EXERCISE: Copy the data exactly. Images are to be left out.

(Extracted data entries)
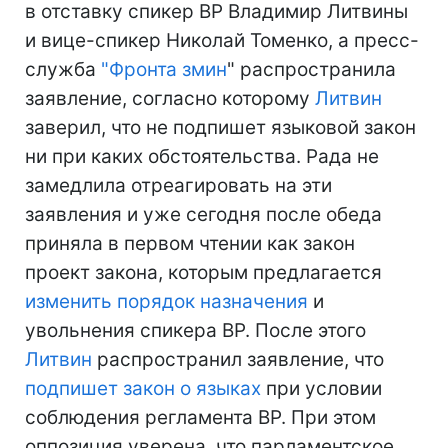
в отставку спикер ВР Владимир Литвины
и вице-спикер Николай Томенко, а пресс-
служба
"
Фронта змин
" распространила
заявление, согласно которому
Литвин
заверил, что не подпишет языковой закон
ни при каких обстоятельства. Рада не
замедлила отреагировать на эти
заявления и уже сегодня после обеда
приняла в первом чтении как закон
проект закона, которым предлагается
изменить порядок назначения
и
увольнения спикера ВР. После этого
Литвин
распространил заявление, что
подпишет закон о языках
при условии
соблюдения регламента ВР. При этом
оппозиция уверена, что парламентское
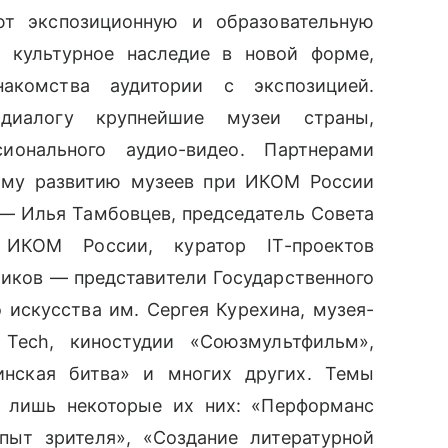
ют экспозиционную и образовательную
ь культурное наследие в новой форме,
акомства аудитории с экспозицией.
 диалогу
крупнейшие музеи страны,
ионального аудио-видео. Партнерами
ому развитию музеев при ИКОМ России
— Илья Тамбовцев, председатель Совета
ИКОМ России, куратор IT-проектов
иков — представители Государственного
 искусства им. Сергея Курехина,
музея-
 Tech, киностудии «Союзмультфильм»,
инская битва» и многих других. Темы
т лишь некоторые их них: «Перформанс
пыт зрителя», «Создание литературной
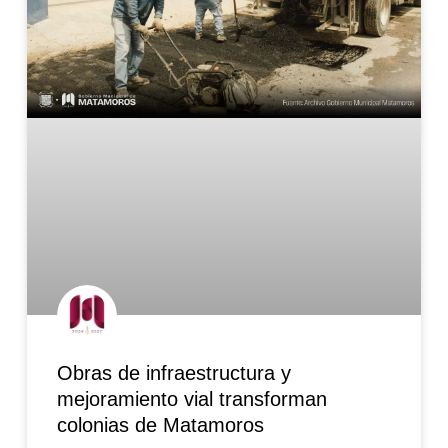
Obras de infraestructura y
mejoramiento vial transforman
colonias de Matamoros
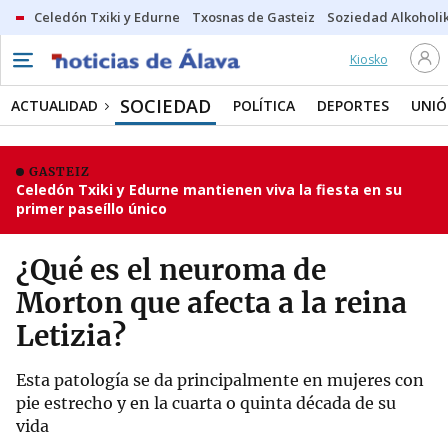
Celedón Txiki y Edurne
Txosnas de Gasteiz
Soziedad Alkoholi
Kiosko
SOCIEDAD
ACTUALIDAD
POLÍTICA
DEPORTES
UNIÓ
GASTEIZ
Celedón Txiki y Edurne mantienen viva la fiesta en su
primer paseíllo único
¿Qué es el neuroma de
Morton que afecta a la reina
Letizia?
Esta patología se da principalmente en mujeres con
pie estrecho y en la cuarta o quinta década de su
vida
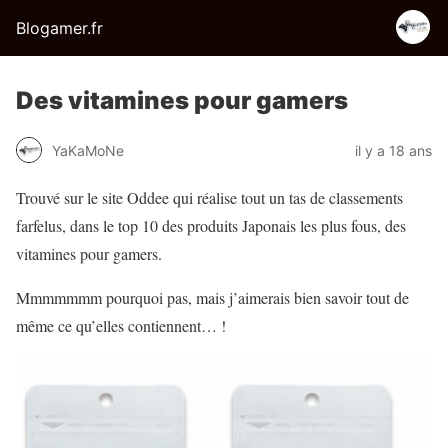
Blogamer.fr
Des vitamines pour gamers
YaKaMoNe
il y a 18 ans
Trouvé sur le site Oddee qui réalise tout un tas de classements
farfelus, dans le top 10 des produits Japonais les plus fous, des
vitamines pour gamers.
Mmmmmmm pourquoi pas, mais j’aimerais bien savoir tout de
même ce qu’elles contiennent… !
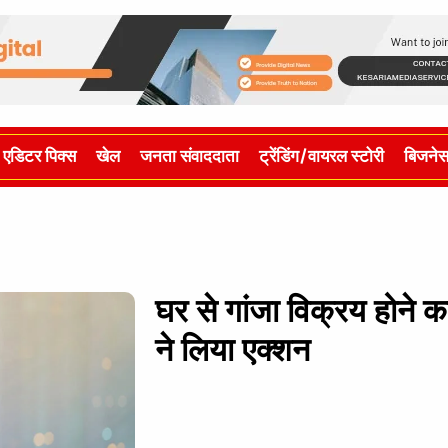
एडिटर पिक्स
खेल
जनता संवाददाता
ट्रेंडिंग/वायरल स्टोरी
बिजने
घर से गांजा विक्रय होने क
ने लिया एक्शन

EXERCISE RESULT:
в отставку спикер ВР Владимир Литвины
и вице-спикер Николай Томенко, а пресс-
служба
"
Фронта змин
" распространила
заявление, согласно которому
Литвин
заверил, что не подпишет языковой закон
ни при каких обстоятельства. Рада не
замедлила отреагировать на эти
заявления и уже сегодня после обеда
приняла в первом чтении как закон
проект закона, которым предлагается
изменить порядок назначения
и
увольнения спикера ВР. После этого
Литвин
распространил заявление, что
подпишет закон о языках
при условии
соблюдения регламента ВР. При этом
оппозиция уверена, что парламентское
ют экспозиционную и образовательную
ь культурное наследие в новой форме,
акомства аудитории с экспозицией.
 диалогу
крупнейшие музеи страны,
ионального аудио-видео. Партнерами
ому развитию музеев при ИКОМ России
— Илья Тамбовцев, председатель Совета
ИКОМ России, куратор IT-проектов
иков — представители Государственного
 искусства им. Сергея Курехина,
музея-
 Tech, киностудии «Союзмультфильм»,
инская битва» и многих других. Темы
т лишь некоторые их них: «Перформанс
пыт зрителя», «Создание литературной
Obras de infraestructura y
mejoramiento vial transforman
colonias de Matamoros
Celedón Txiki y Edurne
Txosnas de Gasteiz
Soziedad Alkoholi
Kiosko
SOCIEDAD
ACTUALIDAD
POLÍTICA
DEPORTES
UNIÓ
GASTEIZ
Celedón Txiki y Edurne mantienen viva la fiesta en su
primer paseíllo único
¿Qué es el neuroma de
Morton que afecta a la reina
Letizia?
Esta patología se da principalmente en mujeres con
pie estrecho y en la cuarta o quinta década de su
vida
Blogamer.fr
Des vitamines pour gamers
YaKaMoNe
il y a 18 ans
Trouvé sur le site Oddee qui réalise tout un tas de classements
farfelus, dans le top 10 des produits Japonais les plus fous, des
vitamines pour gamers.
Mmmmmmm pourquoi pas, mais j’aimerais bien savoir tout de
même ce qu’elles contiennent… !
एडिटर पिक्स
खेल
जनता संवाददाता
ट्रेंडिंग/वायरल स्टोरी
बिजने
घर से गांजा विक्रय होने क
ने लिया एक्शन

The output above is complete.